A recent report by IHS Janes noted as much. “An enhanced level of prestige within the Islamic State movement could lead to a significant increase in funding for Wilayat Sayna [Islamic State in the Sinai], which would enable it to obtain more weapons smuggled in from Libya.”
The most effective way to curb the smuggling would be to reestablish a central Libyan government. For the past year, the United Nations has attempted to meet this goal and broker a peace deal between the GNC in Tripoli and the House of Representatives in Tobruk. While Egypt has paid lip service to the effort, it has actually been one of the main spoilers to the process.
“Of course all governments are stating their support for the U.N.-led process. But then some are more serious than others,” said Mattia Toaldo, a policy fellow with the European Council on Foreign Relations.
Toaldo told War Is Boring that by continually emphasizing its unconditional support for Tobruk, Egypt has effectively de-incentivized the House of Representatives to compromise with its rivals in Tripoli.
Lacher agreed. “The unwavering Egyptian support for the HoR has undermined efforts at brokering a political solution.

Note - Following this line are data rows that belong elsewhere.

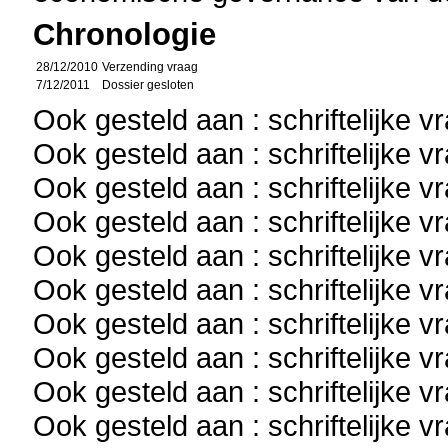
Chronologie
28/12/2010
Verzending vraag
7/12/2011
Dossier gesloten
Ook gesteld aan : schriftelijke 
Ook gesteld aan : schriftelijke 
Ook gesteld aan : schriftelijke 
Ook gesteld aan : schriftelijke 
Ook gesteld aan : schriftelijke 
Ook gesteld aan : schriftelijke 
Ook gesteld aan : schriftelijke 
Ook gesteld aan : schriftelijke 
Ook gesteld aan : schriftelijke 
Ook gesteld aan : schriftelijke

If the HoR can rely on international backing … why should it compromise, why should it make concessions to form a unity government?”
Toaldo also pointed to another reason for Egyptian support of the HoR. Many of the group’s leaders currently reside in Egypt. Given those dynamics, Cairo would prefer to see its own friends in any future government.
Egypt’s overt gambling on certain political figures in Libya has exerted outsized influence on the unity government negotiations. “To my knowledge, Egypt has done very little to help remove the major stumbling block in the negotiations — i.e., the fate of general Haftar,” Toaldo said. ”He [Haftar] still enjoys full Egyptian support and until that changes he’s not going to walk away.”